━━━━━ Material to process
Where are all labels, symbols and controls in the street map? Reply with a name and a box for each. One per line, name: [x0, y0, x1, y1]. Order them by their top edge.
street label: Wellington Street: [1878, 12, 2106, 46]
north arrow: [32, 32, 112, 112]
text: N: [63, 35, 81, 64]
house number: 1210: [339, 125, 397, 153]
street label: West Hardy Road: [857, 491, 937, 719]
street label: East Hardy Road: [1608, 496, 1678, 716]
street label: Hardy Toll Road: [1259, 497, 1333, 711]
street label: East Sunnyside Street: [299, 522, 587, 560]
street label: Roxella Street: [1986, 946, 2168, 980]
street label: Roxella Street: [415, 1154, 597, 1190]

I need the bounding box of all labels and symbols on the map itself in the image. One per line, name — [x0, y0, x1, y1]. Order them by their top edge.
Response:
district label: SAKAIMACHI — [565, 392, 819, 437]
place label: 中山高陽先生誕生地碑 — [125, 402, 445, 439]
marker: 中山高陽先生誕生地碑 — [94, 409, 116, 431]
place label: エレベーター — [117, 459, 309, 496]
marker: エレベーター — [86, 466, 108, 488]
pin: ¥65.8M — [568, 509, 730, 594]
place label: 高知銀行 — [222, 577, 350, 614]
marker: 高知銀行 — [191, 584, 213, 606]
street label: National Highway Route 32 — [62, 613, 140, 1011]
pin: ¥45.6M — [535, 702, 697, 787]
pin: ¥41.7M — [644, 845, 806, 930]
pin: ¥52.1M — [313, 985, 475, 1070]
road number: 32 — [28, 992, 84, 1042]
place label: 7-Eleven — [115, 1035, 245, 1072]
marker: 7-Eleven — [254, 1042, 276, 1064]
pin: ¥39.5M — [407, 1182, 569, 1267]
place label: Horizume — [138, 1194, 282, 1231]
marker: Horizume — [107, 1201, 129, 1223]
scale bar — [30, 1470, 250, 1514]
━━━━━━━━━━
## Your assignment:
The full listing above needs to be output exactly.

## Result of this exercise:
Where are all labels, symbols and controls in the street map? Reply with a name and a box for each. One per line, name: [x0, y0, x1, y1]. Order them by their top edge.
street label: Wellington Street: [1878, 12, 2106, 46]
north arrow: [32, 32, 112, 112]
text: N: [63, 35, 81, 64]
house number: 1210: [339, 125, 397, 153]
street label: West Hardy Road: [857, 491, 937, 719]
street label: East Hardy Road: [1608, 496, 1678, 716]
street label: Hardy Toll Road: [1259, 497, 1333, 711]
street label: East Sunnyside Street: [299, 522, 587, 560]
street label: Roxella Street: [1986, 946, 2168, 980]
street label: Roxella Street: [415, 1154, 597, 1190]

I need the bounding box of all labels and symbols on the map itself in the image. One per line, name — [x0, y0, x1, y1]. Order them by their top edge.
Response:
district label: SAKAIMACHI — [565, 392, 819, 437]
place label: 中山高陽先生誕生地碑 — [125, 402, 445, 439]
marker: 中山高陽先生誕生地碑 — [94, 409, 116, 431]
place label: エレベーター — [117, 459, 309, 496]
marker: エレベーター — [86, 466, 108, 488]
pin: ¥65.8M — [568, 509, 730, 594]
place label: 高知銀行 — [222, 577, 350, 614]
marker: 高知銀行 — [191, 584, 213, 606]
street label: National Highway Route 32 — [62, 613, 140, 1011]
pin: ¥45.6M — [535, 702, 697, 787]
pin: ¥41.7M — [644, 845, 806, 930]
pin: ¥52.1M — [313, 985, 475, 1070]
road number: 32 — [28, 992, 84, 1042]
place label: 7-Eleven — [115, 1035, 245, 1072]
marker: 7-Eleven — [254, 1042, 276, 1064]
pin: ¥39.5M — [407, 1182, 569, 1267]
place label: Horizume — [138, 1194, 282, 1231]
marker: Horizume — [107, 1201, 129, 1223]
scale bar — [30, 1470, 250, 1514]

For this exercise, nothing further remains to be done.